2. Bölüm

57 6 0
                                    

Hogwarts'a adımımı atar atmaz McGonagall hemen yanıma geldi. Yüzünde nedensiz bir mutluluk vardı. Bana gülümsedi ve konuşmaya başladı.

McGonagall: Ah Mira tatlım hoşgeldin. Burası artık senin yeni evin. Buraya zamanla alışacaksın. Şimdi profesör Dumbledore seni odasında bekliyor. Oraya gidelim. Bu arada sormak istediğin bir şey varmı?

Mira: Ee eşyalarımı nereye koymalıyım şimdilik. Çünkü cidden ağırlar çok fazla taşıyabileceğimi sanmıyorum.

McGonagall: A doğru hemen hallediyorum tatlım.

Hemen asasını çıkardı bir büyü mırıldandı ve bavullarımı bi toz bulutuna çevirip yok etti. Ardından gülümsedi ve yürümem için eliyle giriş kapısını gösterdi. Dumbledore'nin odasına gelmiştik "Limon Şerbeti" dedi ve kapıyı açtı. Dumboldore içeride oturmuş bekliyordu. Beni görünce gülümsedi.

Cidden ilginç bir odası vardı. Ben odasını incelerken söze başladı.
Dumboldore: Hogwarts'a hoşgeldin. Baban ile konuştuk. Senden bizzat ben sorumluyum. Birazdan ortak salonda herkes toplanacak ve seçmen şapkanın senin için ne seçeceğine bakacak. Seçmen şapka seçtikten sonra odalara dağılacaksiniz.

Aslında biraz gerilmiştim. Herkes benim hangi ev'e seçileceğime bakacakti. Acaba oda arkadaşım kim olurdu onunla anlaşabilecek miydim? Aggh cidden gerilmiştim. Profesöre Tamamdır anlamıyla kafamı salladım. McGonagall beni ortak salona götürmüştü. Yavaş yavaş herkes buraya doğru geliyordu. Tek başıma duruyordum ve birden Harry ve tayfası geldi.

Mira: Merhaba çocuklar.
Hermione: Merhaba Mira. Şimdi seçmen şapka senin evini seçecek değil mi?
Mira: Ah evet ve bu çok gerici niye herkesin gözü önünde olmak zorunda ki?
Harry: Boşver takılma.
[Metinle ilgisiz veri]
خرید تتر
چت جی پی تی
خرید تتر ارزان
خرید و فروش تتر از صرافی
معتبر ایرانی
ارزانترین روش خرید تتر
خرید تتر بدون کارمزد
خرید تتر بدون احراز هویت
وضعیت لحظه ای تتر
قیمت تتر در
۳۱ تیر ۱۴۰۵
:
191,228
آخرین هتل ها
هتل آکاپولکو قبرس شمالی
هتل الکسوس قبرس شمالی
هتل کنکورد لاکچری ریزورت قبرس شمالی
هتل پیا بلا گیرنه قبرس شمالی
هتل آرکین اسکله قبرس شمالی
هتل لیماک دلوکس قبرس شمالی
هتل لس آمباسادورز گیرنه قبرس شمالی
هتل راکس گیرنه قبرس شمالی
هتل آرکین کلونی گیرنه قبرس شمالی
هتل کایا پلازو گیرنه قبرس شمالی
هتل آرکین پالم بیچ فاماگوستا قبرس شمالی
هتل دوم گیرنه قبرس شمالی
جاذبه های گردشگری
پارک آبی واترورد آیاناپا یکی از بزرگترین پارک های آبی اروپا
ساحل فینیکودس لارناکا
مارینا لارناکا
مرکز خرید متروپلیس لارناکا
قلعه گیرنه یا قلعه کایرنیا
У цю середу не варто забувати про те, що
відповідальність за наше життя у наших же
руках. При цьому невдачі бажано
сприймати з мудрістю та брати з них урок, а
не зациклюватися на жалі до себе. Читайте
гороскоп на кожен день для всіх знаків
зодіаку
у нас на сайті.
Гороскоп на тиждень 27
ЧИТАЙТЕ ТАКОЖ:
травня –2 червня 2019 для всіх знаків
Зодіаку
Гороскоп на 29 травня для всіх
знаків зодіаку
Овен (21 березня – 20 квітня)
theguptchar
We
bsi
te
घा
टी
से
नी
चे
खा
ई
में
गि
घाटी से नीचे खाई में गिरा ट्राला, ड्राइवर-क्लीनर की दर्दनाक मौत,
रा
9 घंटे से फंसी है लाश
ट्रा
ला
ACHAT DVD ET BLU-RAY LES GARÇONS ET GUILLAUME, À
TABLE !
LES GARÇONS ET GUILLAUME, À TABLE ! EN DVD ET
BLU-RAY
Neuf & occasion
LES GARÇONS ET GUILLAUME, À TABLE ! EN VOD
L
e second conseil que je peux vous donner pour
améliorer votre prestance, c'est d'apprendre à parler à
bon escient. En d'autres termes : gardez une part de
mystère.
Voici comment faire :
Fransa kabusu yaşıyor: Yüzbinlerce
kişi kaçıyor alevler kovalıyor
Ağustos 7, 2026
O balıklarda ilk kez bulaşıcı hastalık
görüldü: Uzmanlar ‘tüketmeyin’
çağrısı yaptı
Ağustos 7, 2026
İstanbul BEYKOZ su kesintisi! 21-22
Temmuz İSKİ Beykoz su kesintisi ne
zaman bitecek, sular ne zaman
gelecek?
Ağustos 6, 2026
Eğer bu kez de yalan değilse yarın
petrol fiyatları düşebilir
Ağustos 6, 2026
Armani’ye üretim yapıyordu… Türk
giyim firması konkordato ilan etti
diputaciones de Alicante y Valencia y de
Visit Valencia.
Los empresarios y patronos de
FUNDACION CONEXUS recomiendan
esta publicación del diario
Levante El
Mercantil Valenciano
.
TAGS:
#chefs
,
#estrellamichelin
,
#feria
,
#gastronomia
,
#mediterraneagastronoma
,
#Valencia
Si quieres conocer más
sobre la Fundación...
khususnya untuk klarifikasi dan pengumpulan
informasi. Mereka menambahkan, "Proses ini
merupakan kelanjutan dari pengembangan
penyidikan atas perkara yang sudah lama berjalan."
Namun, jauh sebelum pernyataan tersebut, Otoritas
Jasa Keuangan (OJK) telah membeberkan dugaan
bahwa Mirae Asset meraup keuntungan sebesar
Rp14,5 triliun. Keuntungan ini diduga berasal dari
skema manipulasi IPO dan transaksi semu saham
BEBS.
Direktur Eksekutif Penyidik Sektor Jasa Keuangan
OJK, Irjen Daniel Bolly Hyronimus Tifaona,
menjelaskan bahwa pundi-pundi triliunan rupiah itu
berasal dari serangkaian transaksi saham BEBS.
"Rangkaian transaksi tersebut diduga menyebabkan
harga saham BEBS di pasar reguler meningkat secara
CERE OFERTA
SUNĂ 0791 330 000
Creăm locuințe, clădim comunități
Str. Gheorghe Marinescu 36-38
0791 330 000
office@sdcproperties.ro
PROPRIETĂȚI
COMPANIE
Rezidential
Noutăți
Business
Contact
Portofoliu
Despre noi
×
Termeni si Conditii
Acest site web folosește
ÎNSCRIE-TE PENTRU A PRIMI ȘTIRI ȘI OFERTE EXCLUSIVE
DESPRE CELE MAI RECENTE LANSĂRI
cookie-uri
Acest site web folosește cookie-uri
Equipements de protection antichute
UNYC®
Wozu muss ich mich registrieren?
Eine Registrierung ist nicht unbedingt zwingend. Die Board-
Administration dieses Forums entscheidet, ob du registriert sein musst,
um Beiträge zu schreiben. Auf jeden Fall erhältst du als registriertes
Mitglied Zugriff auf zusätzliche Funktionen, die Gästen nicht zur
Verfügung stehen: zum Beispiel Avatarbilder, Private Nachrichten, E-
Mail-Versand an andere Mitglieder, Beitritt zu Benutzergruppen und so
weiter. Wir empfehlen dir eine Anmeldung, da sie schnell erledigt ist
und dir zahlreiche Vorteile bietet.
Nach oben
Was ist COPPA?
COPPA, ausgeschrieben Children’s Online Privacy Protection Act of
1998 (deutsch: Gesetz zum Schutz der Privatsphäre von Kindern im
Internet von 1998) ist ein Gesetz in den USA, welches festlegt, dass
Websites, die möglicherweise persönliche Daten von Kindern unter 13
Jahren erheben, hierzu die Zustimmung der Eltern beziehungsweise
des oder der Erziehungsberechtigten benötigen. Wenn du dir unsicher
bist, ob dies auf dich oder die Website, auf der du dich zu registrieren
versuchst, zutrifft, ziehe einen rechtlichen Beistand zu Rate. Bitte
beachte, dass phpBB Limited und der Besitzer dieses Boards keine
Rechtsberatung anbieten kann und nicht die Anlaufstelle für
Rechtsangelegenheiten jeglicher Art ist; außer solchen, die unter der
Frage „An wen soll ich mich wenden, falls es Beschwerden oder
Asıl önemli olan hangi ev'e seçileceğin. Umarım Grifindor'a gelirsin. Şahsen Slytherin'e gitmeni istemem.
Mira: Neden ki? Ben orayı istiyorum aslında. Çünkü annem ve babamda Slytherin'li ve bunu devam ettirmek istiyorum.

Sözümü bitirir bitirmez Dumboldore kürsüden bize seslendi.

Dumboldore: SESSİZLİK! Evet sevgili çocuklar yeni bir eğitim yılının içine giriyoruz. Bu bizimle 6. seneniz. Güzel kavgasız sakin ve verimli bir yıl diliyorum. Ve aramıza bu yıl yeni bir arkadaşınız katıldı. Şimdi onu seçmen şapkanın yanına alacağız ve evini öğreneceğiz. Yeni arkadaşınıza güzel davranmanizi diliyorum. Bayan Mira Dark buyurunuz.

Herkesin bana baktığını hissedebiliyordum. Gözüm nedensizce Draco'ya kaydı o da bana bakıyordu. Yavaşça yerimden kalktım ve seçmen şapkanın yanına gittim. Herkesin gözü benim üstümdeydi. Aslında bu duyguyu seviyordum. Göz önünde olmayı, ilgi odağı olmayı çünkü kendi egomu tatmin etmeyi seviyordum.

Seçmen şapkanın yanina gittim ve sandalyeye oturdum. Dumboldore onu benim başımın üstüne koydu. Seçmen şapka mırıldanıyordu.

Seçmen Şapka: Hmm sinsi, kurnaz,EGOLU ve öfkeli senden çok güzel bir Slytherin olur. SLYTHERİN.

Aghh evett diye mırıldandım. Çok mutlu olmuştum. Tüm Slytherin'liler beni alkışlıyorlardı. Hemen yerimden kalkıp Slytherin masasının oraya gittim. Koyu kısa saçlı bir kızın yanına oturdum çünkü tek boş yer orasıydı. Kızın karşısında Draco vardı.

Draconun bana baktığını hissedebiliyordum. Kafamı kaldırıp bende ona baktım aniden kafasını çevirdi. İste bak bu hareketi beklemiyordum. Herneyse deyip önüme döndüm. Yanımdaki kız beni dürterek konuşmaya başladı.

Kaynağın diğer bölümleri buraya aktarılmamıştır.